I tend to be a worrier

so much so that in the early years of our relationship (ie pre-children and poverty) my husband would say, “what are you thinking about?” to which I could reply with any of the following
– “how are we ever going to solve poverty in the third world”
– “I can’t believe the logging of old-growth forests continues and that the notion of jobs is the main proponent of sustaining its existence”
– “why on earth is it a battle to ensure whaling is outlawed and that the world continually gets sold, and accepts the pup, that Japan is whaling for science”
– “just how irritating it is that white collar crimes, which can dessimate the lives of far more than a robery or even a murder, but the punishments are so light in comparison”
… you get the picture. These things occupied and indeed, on occassion, could keep me awake at night.
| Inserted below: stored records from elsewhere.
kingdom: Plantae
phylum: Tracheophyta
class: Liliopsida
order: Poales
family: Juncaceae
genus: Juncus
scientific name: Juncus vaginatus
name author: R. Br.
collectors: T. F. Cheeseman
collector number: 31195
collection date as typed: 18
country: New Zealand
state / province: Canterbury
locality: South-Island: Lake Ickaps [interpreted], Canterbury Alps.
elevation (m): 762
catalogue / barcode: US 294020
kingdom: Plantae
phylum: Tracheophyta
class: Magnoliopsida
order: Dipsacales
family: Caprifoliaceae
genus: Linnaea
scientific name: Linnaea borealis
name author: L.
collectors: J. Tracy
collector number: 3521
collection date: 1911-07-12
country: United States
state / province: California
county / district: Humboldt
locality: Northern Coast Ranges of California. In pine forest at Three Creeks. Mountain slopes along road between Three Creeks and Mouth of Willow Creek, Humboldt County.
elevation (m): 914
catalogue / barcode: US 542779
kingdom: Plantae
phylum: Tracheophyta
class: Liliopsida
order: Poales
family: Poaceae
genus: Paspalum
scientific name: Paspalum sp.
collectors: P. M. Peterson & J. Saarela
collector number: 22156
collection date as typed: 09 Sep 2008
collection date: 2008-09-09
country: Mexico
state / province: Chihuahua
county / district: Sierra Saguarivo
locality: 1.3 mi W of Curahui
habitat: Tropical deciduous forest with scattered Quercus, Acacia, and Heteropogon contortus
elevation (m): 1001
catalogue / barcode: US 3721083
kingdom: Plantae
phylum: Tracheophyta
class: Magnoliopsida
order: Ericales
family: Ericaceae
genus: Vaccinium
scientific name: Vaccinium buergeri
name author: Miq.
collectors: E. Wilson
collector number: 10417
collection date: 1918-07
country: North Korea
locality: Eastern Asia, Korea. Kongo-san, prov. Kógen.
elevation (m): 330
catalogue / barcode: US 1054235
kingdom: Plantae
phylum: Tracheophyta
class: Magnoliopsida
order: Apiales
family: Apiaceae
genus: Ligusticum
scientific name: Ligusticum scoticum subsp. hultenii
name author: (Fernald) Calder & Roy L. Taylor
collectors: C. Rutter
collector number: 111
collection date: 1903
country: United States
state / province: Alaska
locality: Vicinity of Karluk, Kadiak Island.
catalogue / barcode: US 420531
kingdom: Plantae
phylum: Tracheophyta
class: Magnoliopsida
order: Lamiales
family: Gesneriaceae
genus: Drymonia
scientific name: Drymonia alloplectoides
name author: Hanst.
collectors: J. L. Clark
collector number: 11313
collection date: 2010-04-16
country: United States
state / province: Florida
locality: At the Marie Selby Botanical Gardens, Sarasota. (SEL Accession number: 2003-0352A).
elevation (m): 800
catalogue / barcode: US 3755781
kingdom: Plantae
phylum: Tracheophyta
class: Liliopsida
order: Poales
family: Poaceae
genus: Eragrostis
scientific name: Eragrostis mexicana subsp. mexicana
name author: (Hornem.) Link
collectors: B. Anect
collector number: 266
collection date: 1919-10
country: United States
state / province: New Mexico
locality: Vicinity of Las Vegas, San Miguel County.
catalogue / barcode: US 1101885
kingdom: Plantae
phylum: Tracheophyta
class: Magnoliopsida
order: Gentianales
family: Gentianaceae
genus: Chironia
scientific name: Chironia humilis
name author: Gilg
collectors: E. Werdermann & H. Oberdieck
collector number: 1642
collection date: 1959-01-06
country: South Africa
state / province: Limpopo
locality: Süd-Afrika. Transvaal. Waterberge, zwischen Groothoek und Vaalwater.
So here we are – these issues still remain, we have a government soon to be in absolute power that consistently allies itself to countries that bully others with the mindset of ‘its my way or the highway’ and are willing to swallow any notion of humanity in the name of policy, security or just some irrational moral high-ground.

These things still keep me awake and still worry me. Now I just have concerns about the welfare of our children and our woeful seemingly never-ending financial plight too.

Ain’t life grand.

Bumpy chunky ride

Well, we’re entering into week 8. If week 7 was anything to go by its going to be a pretty bumby ride.
Chef came home early from work on Wednesday with gastro. I’d felt off all day but put it down to tiredness/morning sickness. Anyway, we got to about 6pm and bang, the spewing started.
He was in bed and had been since he got home, so Mum had been on kid duty, not even realising Chef was home in bed. I got the kids through dinner, bath and bedtime and then collapsed on the lounge in between bouts of vomiting and diarrhoea. Nice I know.
Anyway, the night before, I’d had a bright red bleed, so was pretty anxious as it was. It had turned to old blood on Wednesday, but still enough to put ‘dots’ on the pad. Then I got a temperature.
Two things you MUST avoid in first trimester – any virus and temperatures. So I was feeling pretty peachy as the baby was conceived when I was on antibiotics AND taking the pill. If this kid comes out half normal we’ll be laughing.
So – at 10 that night, I call labour floor and ask for their suggestions. They’re relpy goes along the lines of, if you’re miscarrying, which it sounds like you are, then we can’t and won’t do anything to stop it. They suggested I go to our local hospital, get a maxalon shot and try and rest. So off I go.
Sweet, sweet maxolon. oh beautiful drug to make the pain go away. Four hours and one shot in the arse later, I was on my way home. Told to REST.
I get into bed at around 1am. The next morning, CHEF DOES NOT EVEN GET UP AND HELP ME WITH THE CHILDREN. I mean, if your partner is going through a suspected miscarriage, wouldn’t you FRIGGIN’ GET OUT OF BED? No matter how sick you are? But no, not only did he stay in bed, EVEN AFTER I had let him sleep the whole afternoon and evening the night before as I was vomitting and pooing AS WELL – he couldn’t even do that.
He hasn’t apologised since, he hasn’t asked how I am, he hasn’t asked about the bleeding and HE HAS SLEPT IN EVERY SINGLE DAY since then.
I SOOOOO love it when my husband checks out of our marriage and our family.